Is Lakoff and Johnson's theory of Coherent Metaphors powerful when it comes to any given pair of metaphors?
Rudyard Kipling's *Just So Stories
are a collection of origin stories
answering questions like "How did the leopard get his spots?" They've taken on the broader connotation that a clever enough person can come up with a plausible (enough) explanation for *anything*.

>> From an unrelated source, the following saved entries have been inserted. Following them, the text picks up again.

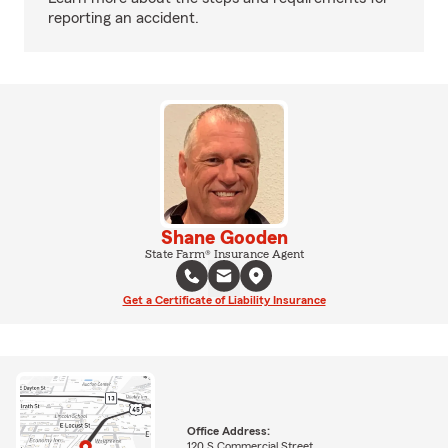
reporting an accident.
Shane Gooden
State Farm® Insurance Agent
Get a Certificate of Liability Insurance
Office Address:
120 S Commercial Street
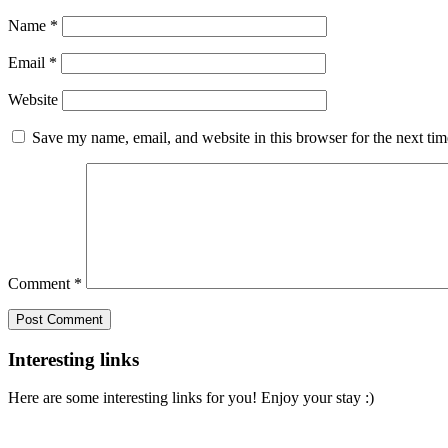
Name
*
Email
*
Website
Save my name, email, and website in this browser for the next ti
Comment
*
Interesting links
Here are some interesting links for you! Enjoy your stay :)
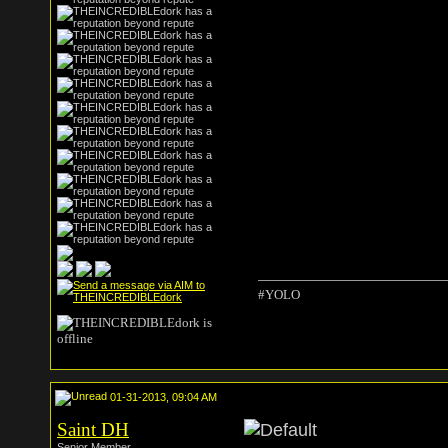
#YOLO
01-31-2013, 09:04 AM
Saint DH
Senior Member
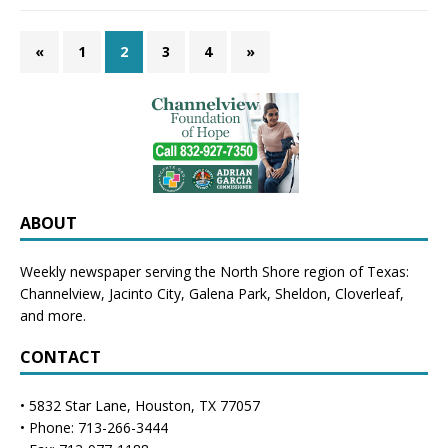
«
1
2
3
4
»
ABOUT
Weekly newspaper serving the North Shore region of Texas:
Channelview
,
Jacinto City
,
Galena Park
,
Sheldon
, Cloverleaf,
and more.
CONTACT
• 5832 Star Lane, Houston, TX 77057
• Phone: 713-266-3444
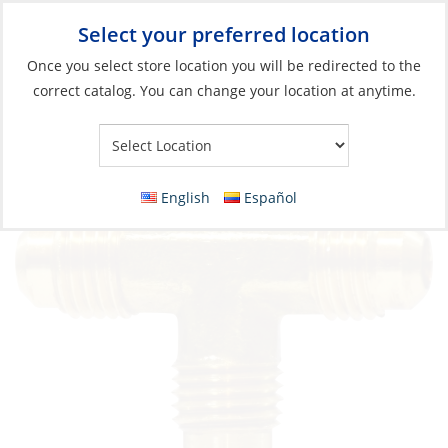
Select your preferred location
Your Store:
Once you select store location you will be redirected to the
correct catalog. You can change your location at anytime.
Catalog
»
Plumbing
»
Fittings
»
Compression & Flare Fittings
Tee Flare Brass 3/8
English
Español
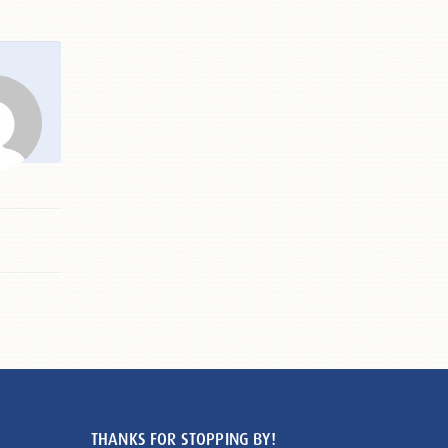
THANKS FOR STOPPING BY!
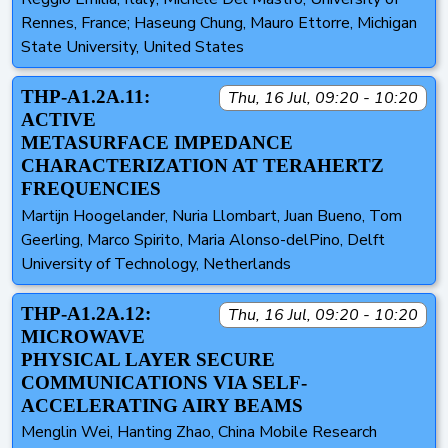
Rennes, France; Haseung Chung, Mauro Ettorre, Michigan
State University, United States
THP-A1.2A.11:
Thu, 16 Jul, 09:20 - 10:20
ACTIVE
METASURFACE IMPEDANCE
CHARACTERIZATION AT TERAHERTZ
FREQUENCIES
Martijn Hoogelander, Nuria Llombart, Juan Bueno, Tom
Geerling, Marco Spirito, Maria Alonso-delPino, Delft
University of Technology, Netherlands
THP-A1.2A.12:
Thu, 16 Jul, 09:20 - 10:20
MICROWAVE
PHYSICAL LAYER SECURE
COMMUNICATIONS VIA SELF-
ACCELERATING AIRY BEAMS
Menglin Wei, Hanting Zhao, China Mobile Research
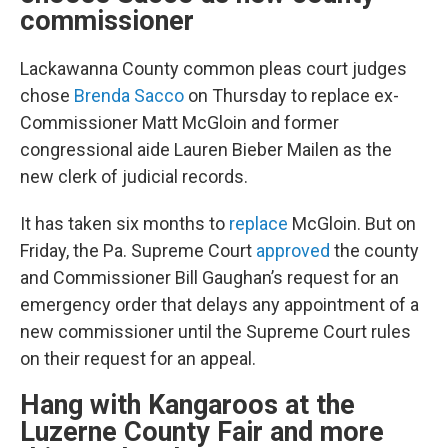
commissioner
Lackawanna County common pleas court judges
chose
Brenda Sacco
on Thursday to replace ex-
Commissioner Matt McGloin and former
congressional aide Lauren Bieber Mailen as the
new clerk of judicial records.
It has taken six months to
replace
McGloin. But on
Friday, the Pa. Supreme Court
approved
the county
and Commissioner Bill Gaughan’s request for an
emergency order that delays any appointment of a
new commissioner until the Supreme Court rules
on their request for an appeal.
Hang with Kangaroos at the
Luzerne County Fair and more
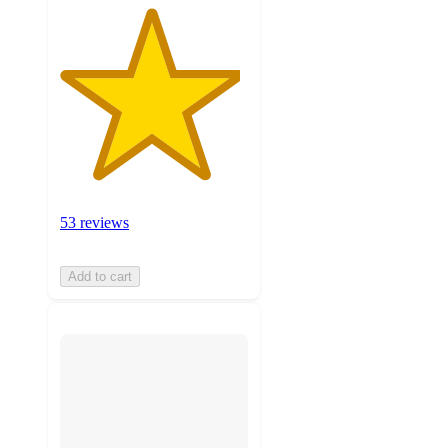
53 reviews
Add to cart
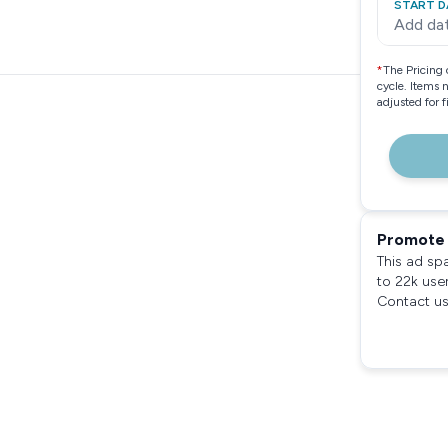
START D
Add da
*
The Pricing 
cycle. Items 
adjusted for 
Promote 
This ad sp
to 22k use
Contact us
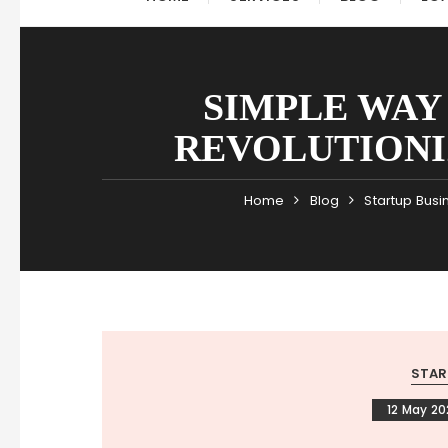
SIMPLE WAY
REVOLUTIONIZ
Home
Blog
Startup Busi
STAR
12 May 2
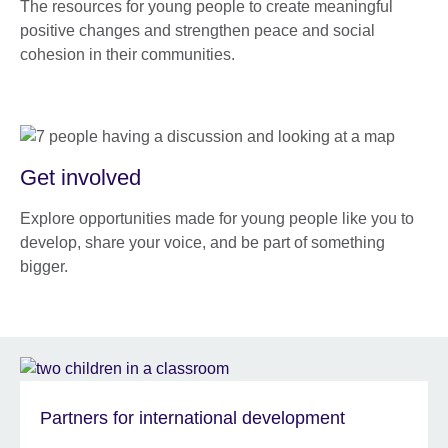
The resources for young people to create meaningful
positive changes and strengthen peace and social
cohesion in their communities.
Get involved
Explore opportunities made for young people like you to
develop, share your voice, and be part of something
bigger.
Partners for international development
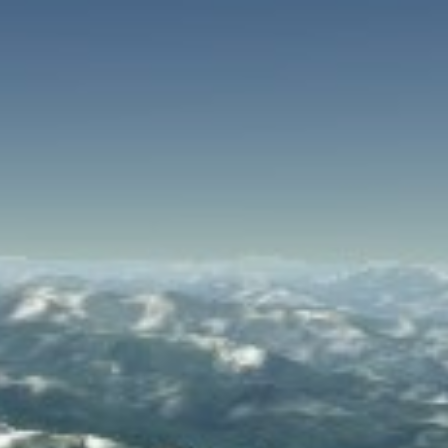
SPEED
0
STATS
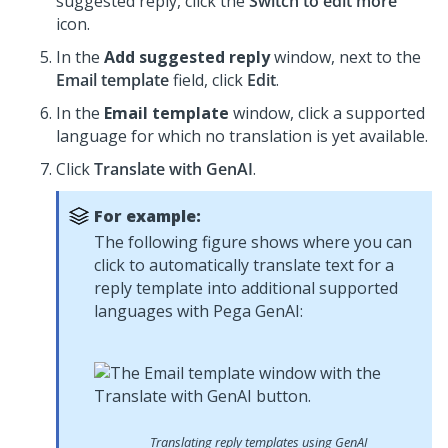
suggested reply, click the
Switch to edit more
icon.
In the
Add suggested reply
window, next to the
Email template
field, click
Edit
.
In the
Email template
window, click a supported
language for which no translation is yet available.
Click
Translate with GenAI
.
For example:
The following figure shows where you can
click to automatically translate text for a
reply template into additional supported
languages with
Pega GenAI
:
Translating reply templates using GenAI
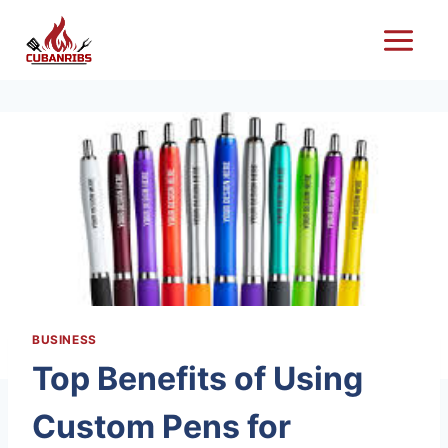
Skip
to
content
BUSINESS
Top Benefits of Using
Custom Pens for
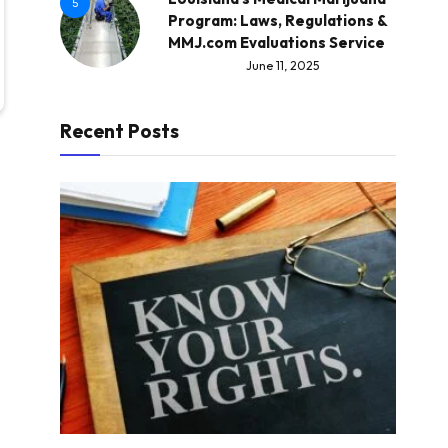
5
Program: Laws, Regulations &
MMJ.com Evaluations Service
June 11, 2025
Recent Posts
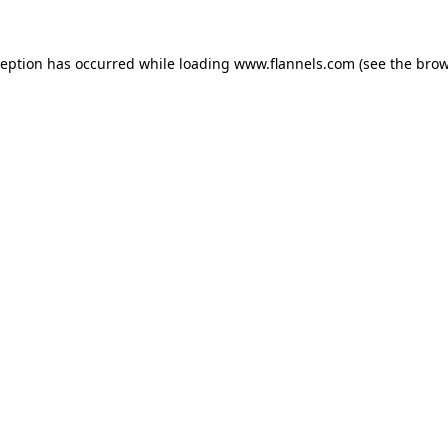
ception has occurred while loading
www.flannels.com
(see the
brow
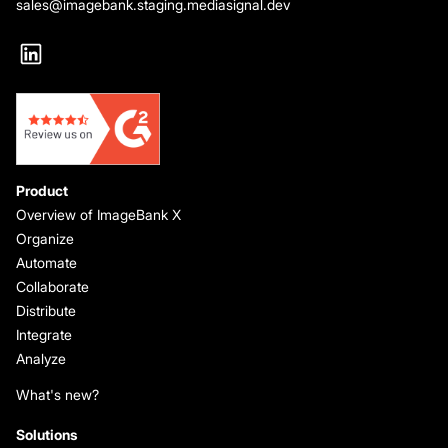
sales@imagebank.staging.mediasignal.dev
Product
Overview of ImageBank X
Organize
Automate
Collaborate
Distribute
Integrate
Analyze
What's new?
Solutions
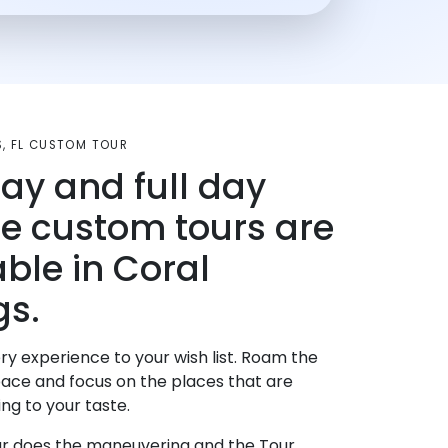
S, FL CUSTOM TOUR
day and full day
te custom tours are
able in Coral
gs.
ry experience to your wish list. Roam the
pace and focus on the places that are
ng to your taste.
r does the maneuvering and the Tour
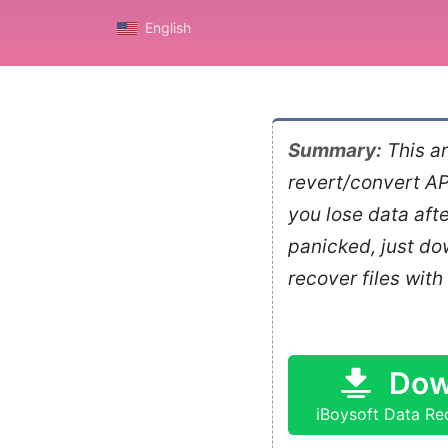
English
Summary:
This ar
revert/convert AP
you lose data aft
panicked, just d
recover files with
Dow
iBoysoft Data Re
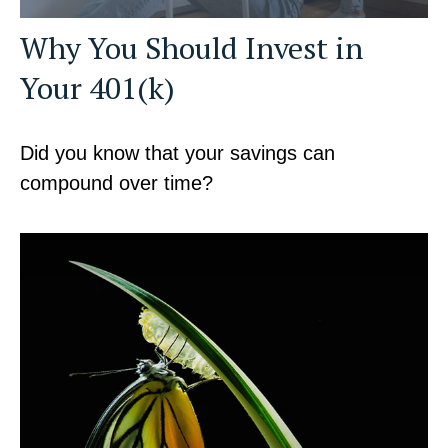
Why You Should Invest in
Your 401(k)
Did you know that your savings can
compound over time?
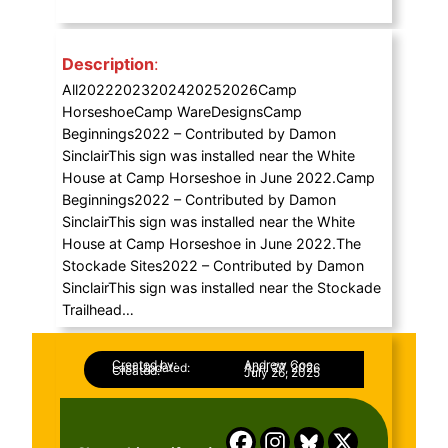
Description
:
All20222023202420252026Camp
HorseshoeCamp WareDesignsCamp
Beginnings2022 – Contributed by Damon
SinclairThis sign was installed near the White
House at Camp Horseshoe in June 2022.Camp
Beginnings2022 – Contributed by Damon
SinclairThis sign was installed near the White
House at Camp Horseshoe in June 2022.The
Stockade Sites2022 – Contributed by Damon
SinclairThis sign was installed near the Stockade
Trailhead…
Created by:
Andrew Coe
Last Updated:
April 27, 2026
Created:
July 26, 2025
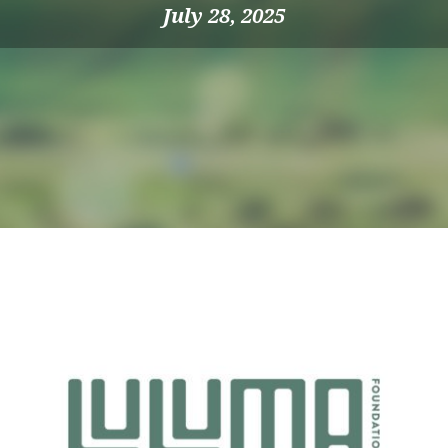
July 28, 2025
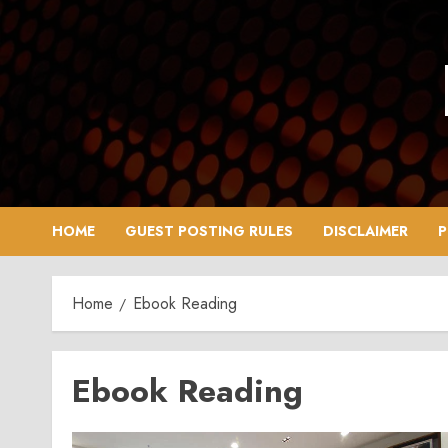
Skip
to
content
HOME
GUEST POSTING RULES
DISCLAIMER
P
Home
Ebook Reading
Ebook Reading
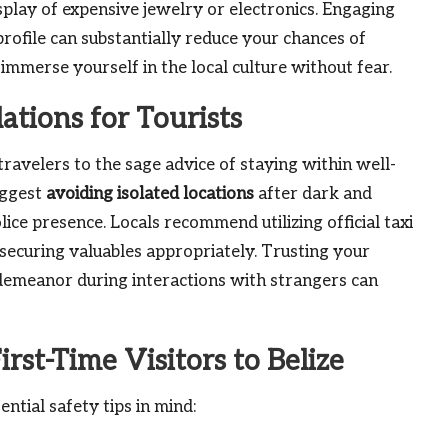
isplay of expensive jewelry or electronics. Engaging
rofile can substantially reduce your chances of
immerse yourself in the local culture without fear.
tions for Tourists
travelers to the sage advice of staying within well-
uggest
avoiding isolated locations
after dark and
ice presence. Locals recommend utilizing official taxi
securing valuables appropriately. Trusting your
s demeanor during interactions with strangers can
irst-Time Visitors to Belize
ential safety tips in mind:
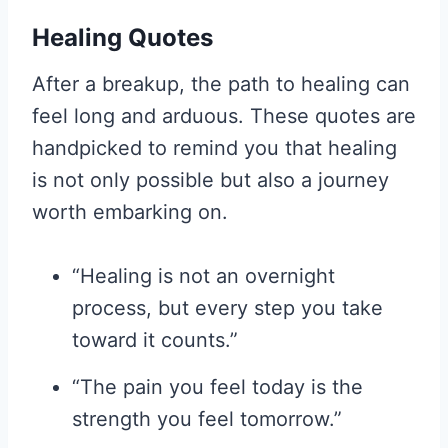
Healing Quotes
After a breakup, the path to healing can
feel long and arduous. These quotes are
handpicked to remind you that healing
is not only possible but also a journey
worth embarking on.
“Healing is not an overnight
process, but every step you take
toward it counts.”
“The pain you feel today is the
strength you feel tomorrow.”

Critics often allege that Evolutionary Psychology
is rife with just-so stories:
> Critics argue that many hypotheses put forward to explain the adaptive nature of human behavioural traits are "just-so stories"; neat adaptive explanations for the evolution of given traits that do not rest on any evidence beyond their own internal logic. They allege that evolutionary psychology can predict many, or even all, behaviours for a given situation, including contradictory ones. Therefore, many human behaviours will always fit some hypotheses. Noam Chomsky argued:
>> "You find that people cooperate, you say, 'Yeah, that contributes to their genes' perpetuating.' You find that they fight, you say, ‘Sure, that's obvious, because it means that their genes perpetuate and not somebody else's. In fact, just about anything you find, you can make up some story for it." – Wikipedia Criticism of evolutionary psychology
/ Testability ![]()
I'm pretty good at coming up with plausible-yet-bogus explanations that appeal because they're "out there" (unconventional, iconoclastic, heterodox). Of course, I only use this power consciously, and for good, but it's just barely possible I might unconsciously use it to justify the unjustifiable.